‘Now it’s bare’: NYC’s Chinatown small businesses battle to keep doors open

‘Now it’s bare’: NYC’s Chinatown small businesses battle to keep doors open
The Ting family spoke to ABC News about their generational store Ting’s Gift Shop in Chinatown. (ABC News)

(NEW YORK) — Ting’s Gift Shop in New York City’s bustling Chinatown has shuttered after 66 years in business.

The family-run novelty shop, which is situated at the corner of Doyers and Pell streets and distinguished by its vibrant red exterior and abundant merchandise, was a time capsule of goods, offering everything from porcelain soup spoons and pajamas to jewelry and ornate figurines.

“Grandma had the store packed, anywhere she could find a space she had something,” Jona Ting told ABC News of her family’s matriarch and the store founder, Tam Ting. “Every space was used.”

The Ting family announced last month they were saying farewell to their generational gift store, which was opened in January 1958.

“Now it’s bare,” Eleanor Ting told ABC News of her mother’s once-abounding shop, adding, “I need to return the shop to the landlord, so it’s bare.”

From 2019 to 2021, economic decline compounded by the effects of the COVID-19 pandemic left Manhattan’s Chinatown with a 26% decrease in jobs, 12% more than the New York City average.

Neighborhood activists and entrepreneurs say the years since severe pandemic hardships haven’t eased the stress on the community.

“A lot of us have been here for generations and see our stories as more than just stores in the community,” Mei Lum, fifth-generation owner of Wing on Wo & Co. — the oldest continuously operating family-run business in Chinatown — told ABC News.

“We’re thinking about a storefront and its contributions to a community and a neighborhood beyond the confines of just pure economic exchange,” Lum said.

Founded in the 1870s and located in the Lower East Side, NYC’s Chinatown is home to the highest concentration of Chinese immigrants in the United States.

A cultural hub for Chinese cuisine, retail and immigrant history, the bustling streets of Chinatown have been a flagship of the city for decades.

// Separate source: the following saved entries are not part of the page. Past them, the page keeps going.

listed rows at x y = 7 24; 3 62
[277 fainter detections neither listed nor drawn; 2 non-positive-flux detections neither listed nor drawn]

But as entrepreneurs age, rent prices rise and younger generations take up different occupations, the fate of some of Chinatown’s most historic businesses are in jeopardy.

“A lot of these legacy business owners are close to or past their retirement age, and we don’t want to lose these legacy businesses,” Victoria Lee, co-founder of Welcome to Chinatown, a non-profit organization working to help community business owners, told ABC News.

“They’ve really shaped the cultural fabric of Manhattan’s Chinatown,” Lee said, adding, “They’ve done such a good job of achieving the American dream.”

Ting’s was just one of many small family businesses in Chinatown, where 94% of operations have less than 20 employees and face a unique set of problems in the neighborhood’s changing landscape — a broken line of succession.

“They’ve been able to send their children to school, to be lawyers, doctors, the industries that seem well respected,” Lee said of Chinatown entrepreneurs.

“So that makes succession planning particularly difficult because that means that the next generation may not have the desire, or it doesn’t make sense for them, to go on and take on the business,” Lee said.

Despite nearly shuttering eight years ago, Wing on Wo & Co. has managed to keep doors open, thanks to Lum, its fifth-generation owner.

“It was started by my great-great-grandfather and as a child I came here every day after school and I had Chinese lessons with my grandfather and had an after-school snack with my grandmother,” Lum said.

Founded in the 1890s and evolving from a general store to selling porcelain wares, Wing on Wo & Co.’s brick-and-mortar shop serves as an example of generational commitment and a meeting place for community activism.

Before Lum took on the business eight years ago, she said Wing on Wo & Co. was planning to sell the building.

“My family’s situation at that time allowed me to understand that letting go of the shop actually would contribute to a larger political context in Chinatown around gentrification, displacement and the acceleration of longtime businesses shuttering and long-time residents being displaced,” Lum said.

Coming together as a community, Lum, Lee and the Ting family say that despite the physical closure of Ting’s Gift Shop, the store’s legacy extends far past the corner of Doyers and Pell streets.

“I think we share that with Ting’s as well, with Eleanore. I’m really excited to see how people continue to stay in a relationship with the neighborhood and to think about how their legacy goes beyond space,” Lum said.

Since late 2023, Lee has helped Ting’s Gift Shop host three successful pop-ups and a farewell event for their physical location.

“It really shows that love and admiration that the community has to show up for a business that holds such a special place in people’s hearts,” Lee said.

Reflecting on Ting’s Gift Shop’s priceless impact on her family and NYC’s Chinatown, Eleanore said, “You know, 66 years, it’s not chump change,” adding, “I’ve been here from day one and I’ve enjoyed every second of it.”